Anonymous' ISP dump won't kill data retention
It may well be that members of Anonymous have 40GB of AAPT data that they're ready to release at any moment now, but will the action actually achieve anything?
Over the last few days, we've seen the defacement of some minor Queensland Government websites using a vulnerability in Adobe's ColdFusion, and the dumping of files from those sites' web servers. A group of hackers, claiming to be from Anonymous, took responsibility for the attacks and said that it's part of Operation Australia — a protest against the Federal Government's data retention proposals.
ZDNet first broke the news back in 2010 that the government had been talking to ISPs about keeping information of their customers' communications.
Earlier this month, the government began an inquiry that asked for comments on a scheme which would see ISPs keeping communications information on every Australian for a period of two years, in case it was needed for law enforcement.
This is a big step that has landed the Federal Government a lot of criticism, for example, from Greens communications spokesperson Senator Scott Ludlam. Even Attoney-General Nicola Roxon doesn't seem sold on the proposal.
Yet, it doesn't seem that this kind of open debate is enough for Anonymous. The group wanted to do something more flashy.
Multiple news sites have talked to the hackers, who are claiming that they have infiltrated a major ISP (thought to be AAPT, which has admitted that it has been hacked via its provider Melbourne IT) and have stolen 40GB of customer data, which they are ready to dump. We've talked to some of them too, and have heard the same things. The group didn't release the data last night, as was anticipated, saying that it's taking them longer to strip personal data than expected, but ISPs seem to be taking the threat seriously.
The hackers are trying to make the point that they can get into ISPs' records and steal anything stored there, which would mean that if the government kept a whole lot of information about the communications of every Australian, that information would be at risk.
We've known for a long time that if data retention was put into place, the retained data would be at a high risk of being stolen. The ISPs have also publicly said so. After all, isn't a big safe with lots of gold a tempting target? So I don't think that Anonymous is raising anything new here.
The discussions are also at a very early stage. At this point, the idea is just a proposal, not law. Now is the time for measured discussion, not unconsidered acts.
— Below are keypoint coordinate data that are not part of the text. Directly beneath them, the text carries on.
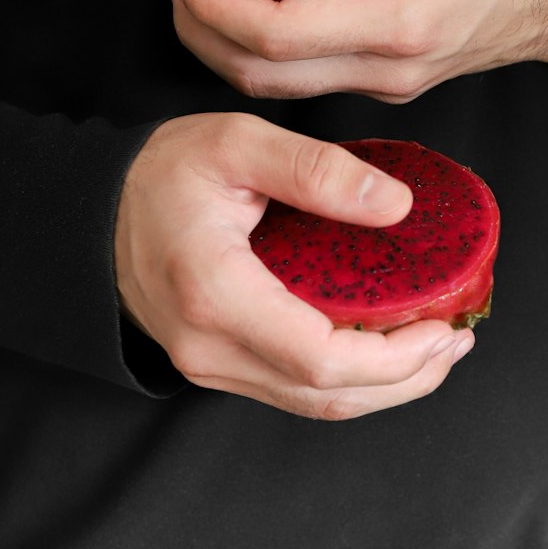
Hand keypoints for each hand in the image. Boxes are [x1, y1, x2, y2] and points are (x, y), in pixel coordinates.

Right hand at [114, 113, 473, 417]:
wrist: (91, 209)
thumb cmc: (160, 173)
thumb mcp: (237, 144)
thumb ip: (316, 170)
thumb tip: (397, 205)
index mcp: (215, 293)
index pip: (321, 358)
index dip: (396, 357)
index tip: (445, 328)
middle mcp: (208, 347)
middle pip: (326, 396)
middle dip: (405, 379)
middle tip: (456, 342)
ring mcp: (207, 364)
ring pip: (311, 404)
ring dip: (382, 388)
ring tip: (435, 351)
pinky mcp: (213, 364)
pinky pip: (290, 389)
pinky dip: (346, 380)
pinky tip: (381, 350)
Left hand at [160, 0, 547, 101]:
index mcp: (401, 18)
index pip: (279, 32)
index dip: (213, 4)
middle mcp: (389, 67)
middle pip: (264, 75)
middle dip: (200, 32)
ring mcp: (387, 83)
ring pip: (280, 88)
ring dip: (224, 49)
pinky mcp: (387, 82)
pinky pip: (307, 80)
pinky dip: (262, 52)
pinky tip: (248, 8)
Because it's acts like this that will make the Australian Federal Police, who wants the data to be able to do their job, even more certain that they need to track us all. And politicians can't look like they're backing down in the face of what some might consider to be cyberterrorism, making it more likely that the proposal goes through.
So, although I applaud the concept of illustrating that large dumps of data are tempting targets and easy to break into — and I even applaud the care that the group seems to be taking in not releasing personal data — I don't think that the tactics are appropriate at this stage of the debate, or even, perhaps, at all.